C: Fixed size can cause overflow.

#include <stdio.h>

int main() {
    int a = 2147483647; // Maximum 32-bit int
    int b = a + 1; // Causes overflow
    printf("%d\n", b); // Undefined behavior
    return 0;
}

3. Memory Usage¶

C is much more memory-efficient (stores only the raw value)
Python requires more memory due to object overhead

4. Use Cases¶

C: Performance-critical applications (system programming, embedded systems)
Python: Large numbers, dynamic typing beneficial (scientific computing, cryptography)

Two's Complement¶

Two's complement is the standard method for representing signed integers in binary.

1. Definition¶

In an N-bit system: - Most significant bit (MSB) is the sign bit: - 0 = positive - 1 = negative - Positive numbers: standard binary - Negative numbers: invert all bits and add 1

2. Example (8-bit)¶

Positive Number (5):

00000101  (Binary for 5)

Negative Number (-5):

Binary of 5: 00000101
Invert bits: 11111010
Add 1: 11111011

Thus, 11111011 represents -5 in two's complement.

3. Logic Behind MSB¶

The MSB contributes a large negative weight.

In 8-bit: - MSB in 11111011 has weight -128 - Remaining bits: 64 + 32 + 16 + 8 + 2 + 1 = 123 - Total: -128 + 123 = -5

4. Range (N-bit)¶

For an N-bit system:

\[ -2^{(N-1)} \text{ to } 2^{(N-1)} - 1 \]

For 8-bit:

\[ -128 \text{ to } 127 \]

Python Representation¶

Python does not use two's complement internally.

1. Sign-Magnitude¶

Python uses sign-magnitude with arbitrary-length representation, not two's complement.

2. Comparison¶

Feature	Two's Complement	Python's Integer
Fixed Bit-Length	Yes (e.g., 8-bit, 16-bit)	No (arbitrary precision)
Negative Representation	MSB indicates sign, bitwise inversion + 1	Sign-magnitude with arbitrary-length
Overflow	Yes (limited by bit-width)	No (expands dynamically)
Arithmetic Simplicity	Simple addition/subtraction	Slightly more overhead

3. Does Python Use Two's Complement?¶

Answer: No, Python does not use two's complement for representing negative integers.
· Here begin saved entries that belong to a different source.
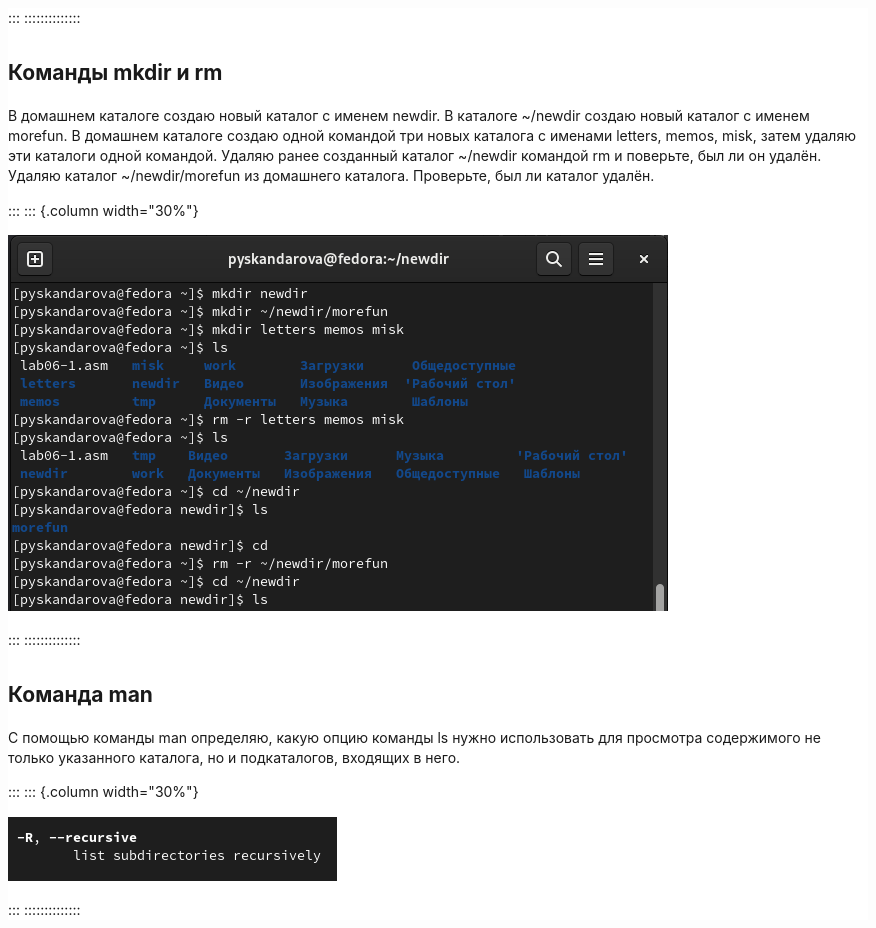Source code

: :::
::::::::::::::

## Команды mkdir и rm

В домашнем каталоге создаю новый каталог с именем newdir. В каталоге ~/newdir создаю новый каталог с именем morefun. В домашнем каталоге создаю одной командой три новых каталога с именами letters, memos, misk, затем удаляю эти каталоги одной командой. Удаляю ранее созданный каталог ~/newdir командой rm и поверьте, был ли он удалён. Удаляю каталог ~/newdir/morefun из домашнего каталога. Проверьте, был ли каталог удалён.

:::
::: {.column width="30%"}

![Выполнение заданий, связанных с созданием и удалением файлов](./image/Arkh6.png)

:::
::::::::::::::

## Команда man

С помощью команды man определяю, какую опцию команды ls нужно использовать для просмотра содержимого не только указанного каталога, но и подкаталогов, входящих в него.

:::
::: {.column width="30%"}

![Выдержка из списка опций команды ls](./image/Arkh7.png)

:::
::::::::::::::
Python uses a sign-magnitude representation.

Sign-magnitude representation: - Leftmost bit indicates sign: 0 for positive, 1 for negative - Remaining bits represent the magnitude

Example with 8-bit integers: - Positive 5: 00000101 - Negative 5: 10000101

Two's complement (used in C/C++): - Negative numbers are represented by inverting bits and adding 1 - Simplifies arithmetic operations - No separate sign bit needed

Python's approach maintains human-readability and avoids hardware-level complexities, though two's complement remains crucial for low-level systems.

ChatGPT

Pros and Cons¶

Evaluating the trade-offs of each representation.

1. Two's Complement¶

Pros: - Simple arithmetic operations - Efficient in hardware with fixed bit-width - Single representation for zero

Cons: - Overflow issues due to fixed bit-width - Limited range of values

2. Python's Approach¶

Pros: - No overflow due to dynamic sizing - Handles very large numbers

Cons: - Slightly higher memory usage - More computational overhead

Conclusion¶

C int is faster and memory-efficient but suffers from fixed size and overflow issues.

Python int is slower and consumes more memory but is safe from overflow and supports arbitrary precision.

Trade-off: C is better for efficiency, while Python is better for flexibility and safety.

Two's complement remains crucial for low-level systems and embedded computing, while Python's approach is advantageous for applications requiring precision without fixed bit-width constraints.